Stored items from a collection
*****

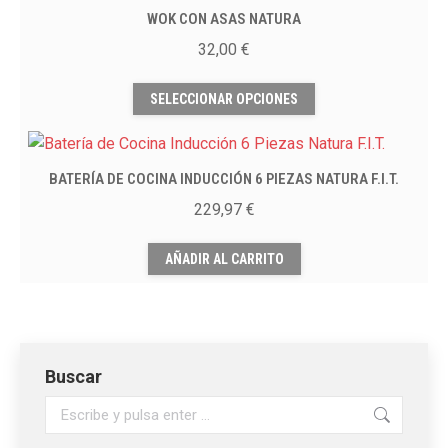
en
hasta
WOK CON ASAS NATURA
variantes.
la
39,00 €
Las
32,00
€
página
opciones
Este
de
se
SELECCIONAR OPCIONES
producto
producto
pueden
tiene
elegir
múltiples
en
BATERÍA DE COCINA INDUCCIÓN 6 PIEZAS NATURA F.I.T.
variantes.
la
Las
229,97
€
página
opciones
de
se
AÑADIR AL CARRITO
producto
pueden
elegir
en
la
Buscar
página
de
Buscar:
producto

*****

▸ Your goal:
Down to the last line, set down the data above exactly, and omit all images.

▸ Expected answer:
en
hasta
WOK CON ASAS NATURA
variantes.
la
39,00 €
Las
32,00
€
página
opciones
Este
de
se
SELECCIONAR OPCIONES
producto
producto
pueden
tiene
elegir
múltiples
en
BATERÍA DE COCINA INDUCCIÓN 6 PIEZAS NATURA F.I.T.
variantes.
la
Las
229,97
€
página
opciones
de
se
AÑADIR AL CARRITO
producto
pueden
elegir
en
la
Buscar
página
de
Buscar:
producto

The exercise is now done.